Driver Monitoring System would've been pretty cool but human drivers are not implemented in BeamNG.tech

Legend

🔥 = High Priority

⭐ = Complete but still being improved/tuned/changed (not final version)

💤 = Minimal Priority, can be addressed later

💤💤 = Very Low Priority, may not be implement

Note on Installation

Status: This project is currently in active development. A stable, production-ready release with pre-trained models and complete documentation will be available eventually.

Known Limitations

  • Tunnel/Low-Light Scenarios: Camera depth perception fails below certain lighting thresholds
  • Multi-Camera Support: Single front-facing camera only (future roadmap)
  • Dashed Lane Detection: Requires improvement for better accuracy
  • PID Controller Tuning: May oscillate on aggressive maneuvers
  • Real-World Testing: Only validated in simulation (BeamNG.tech), for now...

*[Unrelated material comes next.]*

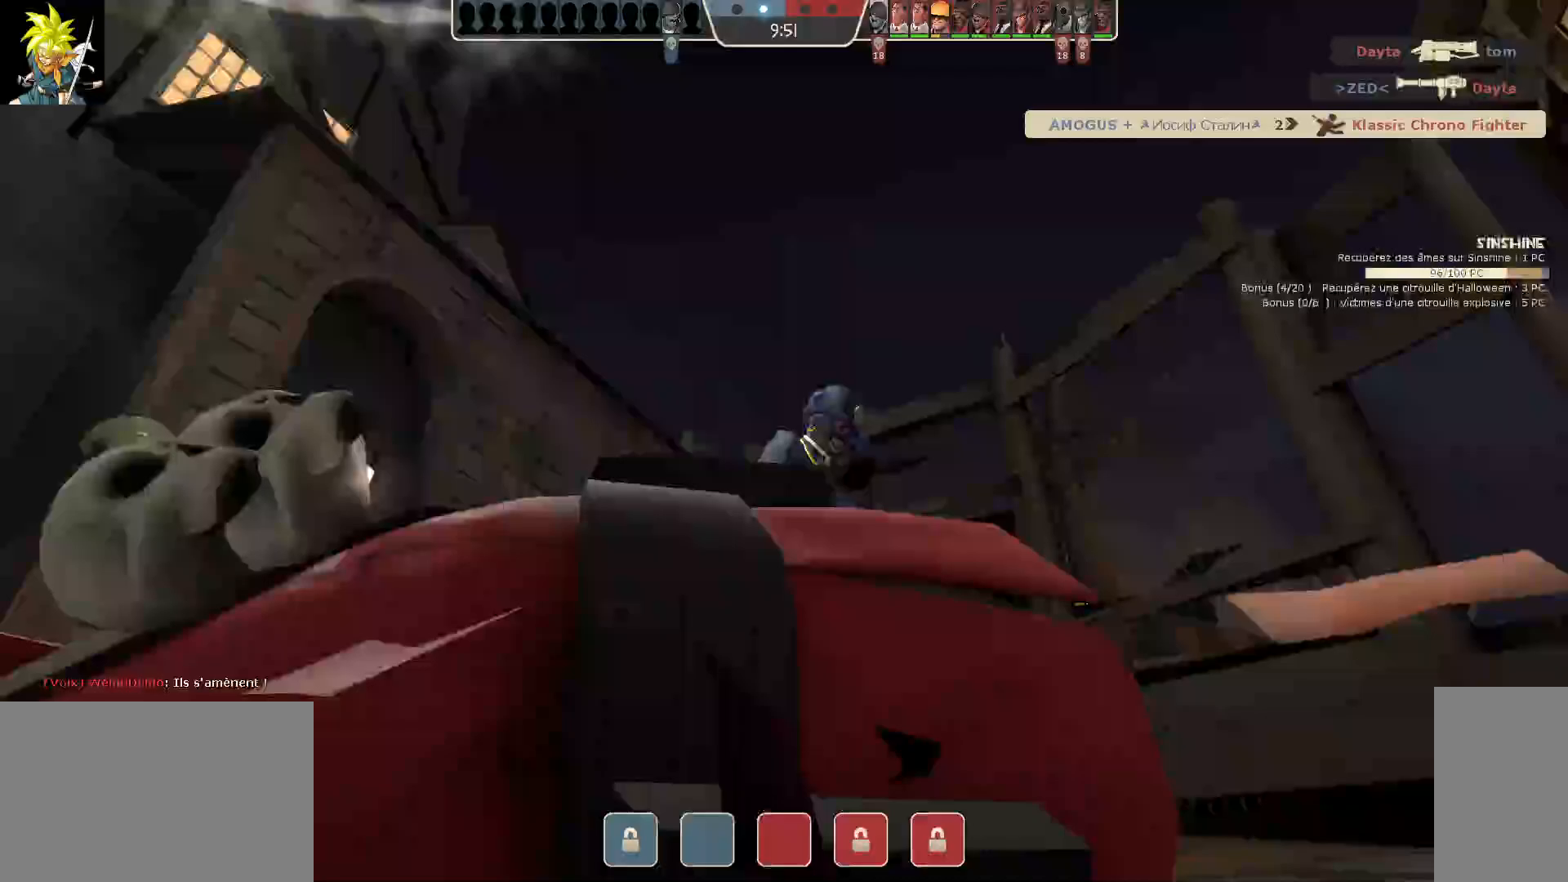
{"keys": [], "mouse": [], "events": [[217, "mouse_left", "down"], [450, "mouse_left", "up"]]}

Simulator-Specific Limitations

  • Rain/snow physics not supported in BeamNG.tech
  • No native ROS2 support (custom bridge required)
  • Pedestrians
  • Human Drivers

Credits

Datasets:

  • CU Lane, LISA, GTSRB, Mapillary, BDD100K

Simulation & Tools:

  • BeamNG.tech by BeamNG GmbH
  • Foxglove Studio for visualization

Special Thanks:

  • Kaggle for free GPU resources (model training)
  • Mr. Pratt (teacher/supervisor) for guidance

Citation

If you use VisionPilot in your research, please cite:

@software{visionpilot2025,
  title={VisionPilot: Autonomous Driving Simulation, Computer Vision & Real-Time Perception},
  author={Julian Stamm},
  year={2025},
  url={https://github.com/visionpilot-project/VisionPilot}
}

BeamNG.tech Citation

Title: BeamNG.tech
Author: BeamNG GmbH
Address: Bremen, Germany
Year: 2025
Version: 0.35.0.0
URL: https://www.beamng.tech/

License

This project is licensed under the MIT License - see LICENSE file for details.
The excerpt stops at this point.